AIM OF THE EXERCISE: Repeat the lines below word for word, starting with the line that contains "Acceptance check, voltage (V) field." and continuing through the line that contains "Read: 10km/h", with both of those lines included.

---------- GIVEN DATA ----------

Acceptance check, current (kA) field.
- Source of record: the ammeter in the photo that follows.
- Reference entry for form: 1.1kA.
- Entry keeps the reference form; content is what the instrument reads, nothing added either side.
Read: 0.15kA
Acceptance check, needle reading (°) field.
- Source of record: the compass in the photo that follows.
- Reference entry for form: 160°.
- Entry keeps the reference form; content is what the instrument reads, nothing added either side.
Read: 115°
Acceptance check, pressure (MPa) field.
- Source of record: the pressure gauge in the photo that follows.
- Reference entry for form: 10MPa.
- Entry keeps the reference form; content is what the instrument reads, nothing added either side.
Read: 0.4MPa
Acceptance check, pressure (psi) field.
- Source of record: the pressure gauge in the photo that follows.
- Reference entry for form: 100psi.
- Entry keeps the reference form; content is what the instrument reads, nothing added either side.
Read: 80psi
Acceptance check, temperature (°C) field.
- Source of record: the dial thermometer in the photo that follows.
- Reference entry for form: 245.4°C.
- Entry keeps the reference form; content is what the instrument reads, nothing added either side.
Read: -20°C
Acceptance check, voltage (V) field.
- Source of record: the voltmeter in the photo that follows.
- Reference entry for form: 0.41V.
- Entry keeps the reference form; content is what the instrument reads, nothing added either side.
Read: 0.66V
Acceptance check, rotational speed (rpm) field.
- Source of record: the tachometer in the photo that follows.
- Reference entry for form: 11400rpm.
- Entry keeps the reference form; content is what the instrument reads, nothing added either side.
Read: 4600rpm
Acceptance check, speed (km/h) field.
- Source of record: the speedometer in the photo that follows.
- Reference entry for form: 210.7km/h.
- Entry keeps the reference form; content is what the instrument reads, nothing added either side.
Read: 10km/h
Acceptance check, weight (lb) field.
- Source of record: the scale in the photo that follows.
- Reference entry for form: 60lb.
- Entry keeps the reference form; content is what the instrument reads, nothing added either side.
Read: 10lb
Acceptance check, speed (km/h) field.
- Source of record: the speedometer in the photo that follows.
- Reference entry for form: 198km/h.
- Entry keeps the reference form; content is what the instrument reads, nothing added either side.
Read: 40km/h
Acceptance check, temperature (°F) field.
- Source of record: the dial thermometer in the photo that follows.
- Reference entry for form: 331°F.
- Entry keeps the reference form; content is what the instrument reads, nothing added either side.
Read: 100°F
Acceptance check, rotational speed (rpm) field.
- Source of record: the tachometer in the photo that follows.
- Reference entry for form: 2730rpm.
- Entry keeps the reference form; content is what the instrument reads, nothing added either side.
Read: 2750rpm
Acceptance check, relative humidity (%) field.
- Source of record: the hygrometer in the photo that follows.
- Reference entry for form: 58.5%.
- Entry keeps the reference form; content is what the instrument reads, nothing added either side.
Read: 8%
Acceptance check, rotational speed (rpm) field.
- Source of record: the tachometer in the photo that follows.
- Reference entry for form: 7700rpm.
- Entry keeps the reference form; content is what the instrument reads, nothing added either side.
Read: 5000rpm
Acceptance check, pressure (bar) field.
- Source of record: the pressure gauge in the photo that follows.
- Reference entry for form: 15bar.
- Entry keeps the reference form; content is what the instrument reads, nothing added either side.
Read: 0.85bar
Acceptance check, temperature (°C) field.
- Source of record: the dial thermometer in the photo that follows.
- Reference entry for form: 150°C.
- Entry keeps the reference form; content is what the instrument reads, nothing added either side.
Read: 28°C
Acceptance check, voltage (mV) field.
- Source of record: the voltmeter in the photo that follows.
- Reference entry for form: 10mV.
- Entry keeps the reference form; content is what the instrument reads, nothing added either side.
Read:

----------

TASK OUTPUT:
Acceptance check, voltage (V) field.
- Source of record: the voltmeter in the photo that follows.
- Reference entry for form: 0.41V.
- Entry keeps the reference form; content is what the instrument reads, nothing added either side.
Read: 0.66V
Acceptance check, rotational speed (rpm) field.
- Source of record: the tachometer in the photo that follows.
- Reference entry for form: 11400rpm.
- Entry keeps the reference form; content is what the instrument reads, nothing added either side.
Read: 4600rpm
Acceptance check, speed (km/h) field.
- Source of record: the speedometer in the photo that follows.
- Reference entry for form: 210.7km/h.
- Entry keeps the reference form; content is what the instrument reads, nothing added either side.
Read: 10km/h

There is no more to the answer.